The French neo-exploitation Revenge eviscerates those conventions like a madwoman shoving a knife into her victim’s eyeball.

Protagonist Jen (Matilda Lutz) has full agency over her body, and she does with it as she pleases: hanging out in a secluded desert vacation home, she parties in skimpy clothes, she has sex with her married boyfriend Richard (Kevin Janssens), and she openly flirts with Richard’s friends Stan (Vincent Colombe) and Dmitri (Guillaume Bouchède).

But not only is the rape depicted almost entirely off-screen, with only Jen’s screams and quick insert shots of her hands and face doing the storytelling, writer/director Coralie Fargeat never entertains the thought that Jen’s at fault for what happens. The blame rests entirely on Stan for refusing her implicit and explicit rejections, on Dmitri for knowingly walking away from the attack to go for a swim, and on Richard for ignoring her trauma and covering up the attack. And also, for shoving her off a cliff.

None of this is to suggest that Revenge is an intellectually elevated dip into genre, a sort of “post-exploitation.” Faregeat brings loads of style and skill to the film, but as soon as the camera zooms in to reveal a phoenix burned into Jen’s stomach, with all the bombast of a superhero debuting her insignia, we know we’re in for excessive and tasteless fun. These indulgences primarily take the form of lingering gore, a close-up of glass dug out from an open wound and gushy exploding heads, but Fargeat’s confident film craft keeps the spaces between shock scenes interesting (which isn’t always the case in an exploitation film). Aided by cinematographer Robrecht Heyvaert, Fargeat makes great use of the desert setting’s austerity, building tension as Jen stalks her prey along the rocky expanse.

While the men get little to do other than glower and cower, which they all do with gusto, Lutz impressively sells Jen’s arc from party girl to survivalist warrior. She gives a fearlessly full-bodied performance, dancing around a fireplace when having fun, slinking through the desert when hunting her victims, and staring wide-eyed as she mangles herself in a comically disgusting field surgery scene. Like everything else in the movie, the cast approaches the film with the right amount of seriousness and goofiness, making the movie an impressive, if sometimes squirmy, experience.

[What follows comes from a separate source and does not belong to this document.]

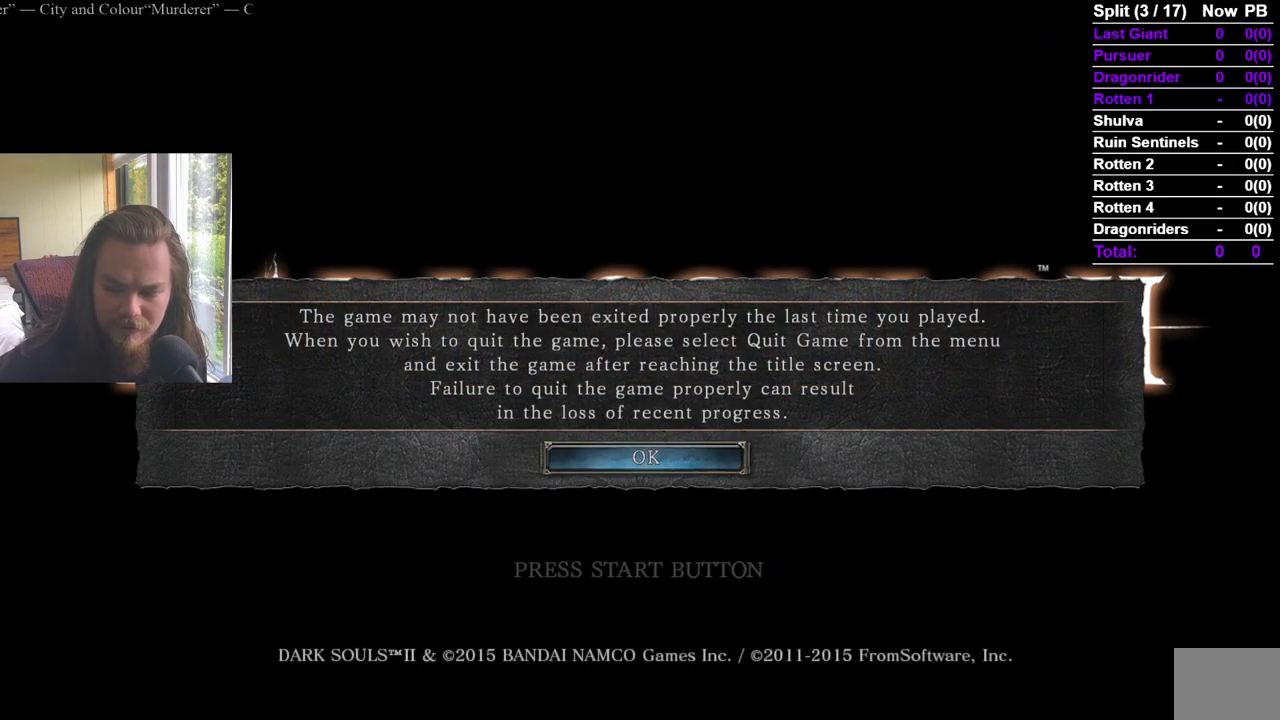
{"buttons": ["A"], "left_stick": "center", "right_stick": "center", "events": [[17, "A", "up"], [84, "A", "down"], [201, "A", "up"], [267, "A", "down"], [401, "A", "up"], [468, "A", "down"]]}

Of course, that’s always been the joy of exploitation movies. The genre’s best entries go to outrageous places beyond the realms of good taste, succeeding on the strength of their lack of convictions. But while the sexual violence in these films was shocking, it wasn’t exactly offensive. As the #MeToo movement has made clear to even ignorant men like me, few things are more accepted than men making use of women’s bodies. By return to Jen agency over her body and by giving no justifications to the men who want to control it, Revenge transgresses in ways most films never imagine.